When Men Write Women: Success Stories

I think of a man, and take away reason and accountability.

Jack Nicholson, As Good As It Gets

I’ve had dozens of moments when I’m reading an otherwise great book and a woman says something, or does something, that jolts me out of the world I’ve been inhabiting and reminds me that the author has his own particular notions of women, and not necessarily correct ones. From female characters who fulfill some male fantasy of what women should be like (hot, mostly), or who have no depth at all beyond their looks, to those who have one highly stereotypical personality trait whereas male characters are fully-rounded: the sins committed by authors of all stripes against female characterization are varied, and unfortunately, still frequent.

Sometimes it seems that the feminist internet has rightly given up on even encouraging men to write women at all; if we want a great female character, we assume we’ll need to read Chimamanda Adichie, Willa Cather, Claire Messud. But every once in awhile, a gifted male writer will come along who has an understanding of the unique power structures that affect women, but also is capable of infusing the same vision of humanity into his female characters as he does into his male characters. Here are a few of my favorite female characters written by men. Comment below to share your favorites! (Or to rant about the worst failures. We love rants here at Adversion.)

Aaliyah Saleh, An Unnecessary Woman – Rabih Alameddine

The inspiration for this post, Aaliyeh is the mid-seventies woman with blue hair who narrates Rabih Alameddine’s novel.

She doesn’t just have blue hair; she double-translates a book each year for her own personal pleasure, she worked in a bookstore all her life, she divorced an impotent husband, and she packs heat–she lives in civil-strife-torn Beirut. Her love of literature (“I long ago abandoned myself to a blind lust for the written word”), which drives her to translate books into English and then into Lebanese, producing manuscripts that are scattered all about her house; and her constant allusions to both the well-known and less-known classics of literature, from Sebald and Coetzee to Heidegger and Woolf; are reason enough to love her. But she is also tough, funny, and independent, in a society that doesn’t like women to be any of these things. Her view of the sexism she faces is lucid without being self-pitying.

Social cues, community rites, religious rituals, family events—all are meant to impress upon children the importance and inevitability of what Bruno Sculz calls ‘the excursion into melancholy.’ … Is it true that I didn’t think of a husband, wish for one, or has the image I have of myself, the way I like to think of myself, superimposed itself on what was happening then?

I have to admit—I have asked myself that question, too.

Smilla Jaspersen, Smilla’s Sense of Snow – Peter Hoeg

Half Inuit and half European, Smilla straddles the boundary between the colonial culture of her white father and his sexy young second wife, and the colonized culture of her dead Inuit mother. She’s afraid to feel love, but she does open up to one boy, Isaiah—who is then brutally killed in a murder made to look like an accident. She’s a cold (pun intended), matter-of-fact, lyrical narrator who harnesses her fierce anger about her past in her single-minded pursuit of the truth.
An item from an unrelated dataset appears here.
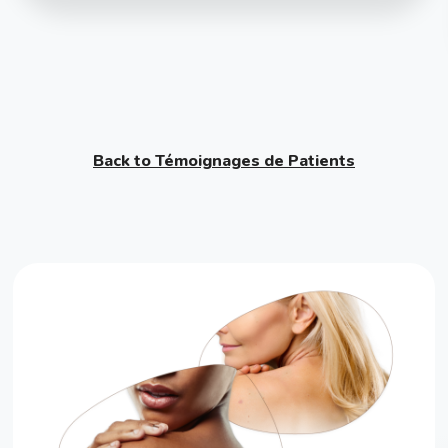
Back to Témoignages de Patients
Like Aaliyeh, she is an intellectual loner-slash-rebel in a way that is more often afforded to male heroes than to women; she prefers math to people, witnesses with a lucid eye the racial injustice in Danish society, and defies the narrow-minded expectations of people around her, as in this excerpt from the opening scene, where Isaiah is buried:

I can sense the disapproval of the pastor and the verger directed at my black net stockings and at Juliane’s whimpering, made worse by the fact that she took disulfiram this morning and is now confronting her grief almost sober. They think that she and I have no respect for either the weather or the tragic circumstances. But the truth is that both the stockings and the pills are each in their own way a tribute to the cold and to Isaiah.

Isabel Archer, Portrait of a Lady – Henry James

I have read articles that accused the central character of Portrait of a Lady of being a cipher, a mystery, and found them specious. What character has been more finely and subtly drawn than Isabel Archer? What author has more sensitively illuminated his protagonist’s illusions and foibles along with her admirable and striking qualities? Henry James begins chapter 6 of his novel with a long description, and quoting just a couple sentences hopefully demonstrates how deep his characterization of Isabel is:

At moments she discovered she was grotesquely wrong, and then she treated herself to a week of passionate humility. After this she held her head higher than ever again; for it was of no use, she had an unquenchable desire to think well of herself.

And on love:

Deep in her soul—it was the deepest thing there—lay a belief that if a certain light should dawn she could give herself completely; but this image, on the whole, was too formidable to be attractive.

There is my most beloved character: full of contradictions and idiosyncrasies, and because of that, extraordinarily alive.